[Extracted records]
────────

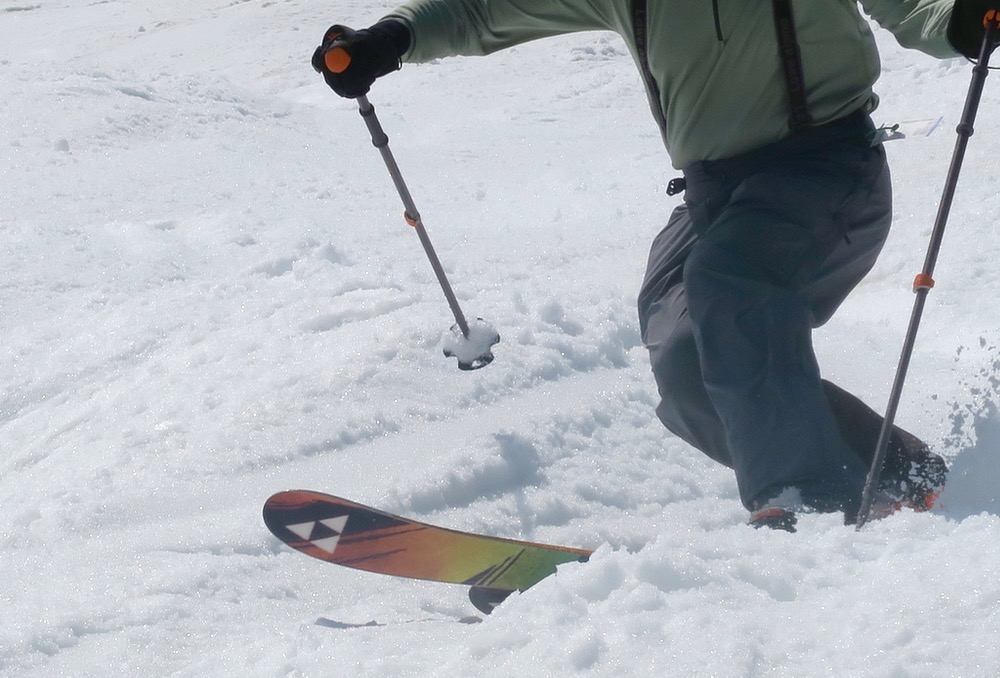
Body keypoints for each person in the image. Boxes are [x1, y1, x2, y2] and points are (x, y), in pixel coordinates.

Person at [312, 1, 999, 531]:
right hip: (713, 195)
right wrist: (391, 37)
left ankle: (809, 507)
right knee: (687, 359)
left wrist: (968, 20)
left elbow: (918, 5)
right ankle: (902, 480)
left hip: (825, 172)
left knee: (729, 287)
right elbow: (484, 11)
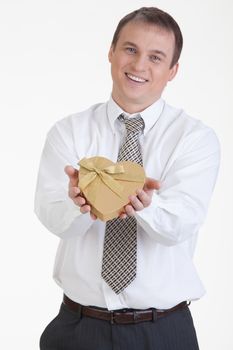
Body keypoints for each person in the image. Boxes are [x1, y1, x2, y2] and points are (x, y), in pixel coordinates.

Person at [35, 6, 220, 350]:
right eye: (130, 50)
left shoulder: (195, 139)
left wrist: (147, 206)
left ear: (173, 70)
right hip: (77, 329)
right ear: (111, 52)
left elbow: (183, 221)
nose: (138, 66)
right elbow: (49, 212)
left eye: (156, 57)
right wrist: (78, 204)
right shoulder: (70, 132)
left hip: (163, 331)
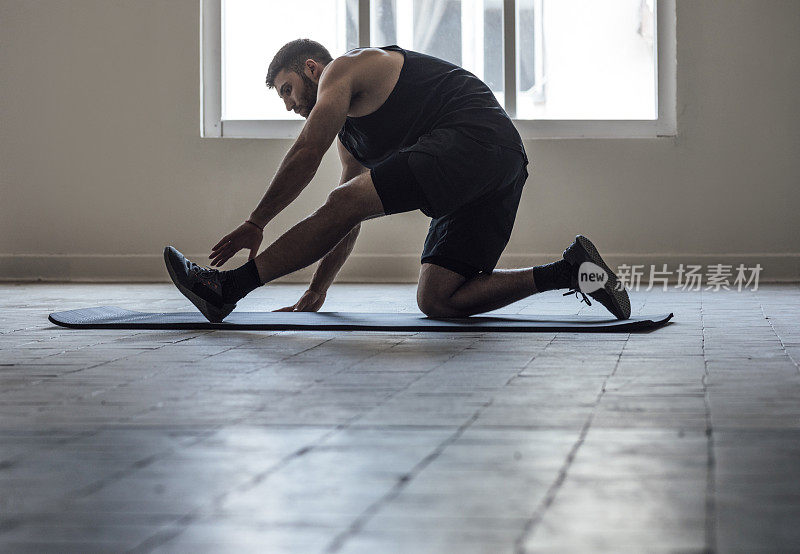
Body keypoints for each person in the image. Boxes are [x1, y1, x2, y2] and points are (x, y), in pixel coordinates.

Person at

────────

- TASK DETAILS -
A faithful copy of every entry is needed, omitting each image.

- YOUR RESPONSE -
Body keypoints for each person in the image. Boxes are [x1, y1, x2, y2] and points are (x, y), in pixel coordinates.

Person at [312, 1, 999, 531]:
right hip: (713, 195)
right wrist: (391, 37)
left ankle: (809, 507)
right knee: (687, 359)
left wrist: (968, 20)
left elbow: (918, 5)
right ankle: (902, 480)
left hip: (825, 172)
left knee: (729, 287)
right elbow: (484, 11)
Body keypoints for each person in the image. Boxes are [x1, y1, x2, y2] and points are (x, y), in pixel coordinates.

Person at [35, 6, 220, 350]:
right eye: (130, 50)
left shoulder: (195, 139)
left wrist: (147, 206)
left ear: (173, 70)
right hip: (77, 329)
right ear: (111, 52)
left elbow: (183, 221)
nose: (138, 66)
right elbow: (49, 212)
left eye: (156, 57)
right wrist: (78, 204)
right shoulder: (70, 132)
left hip: (163, 331)
Body keypoints for each person in the image. Boxes are [x1, y1, x2, y2] and points are (x, y), in pixel coordinates.

Person at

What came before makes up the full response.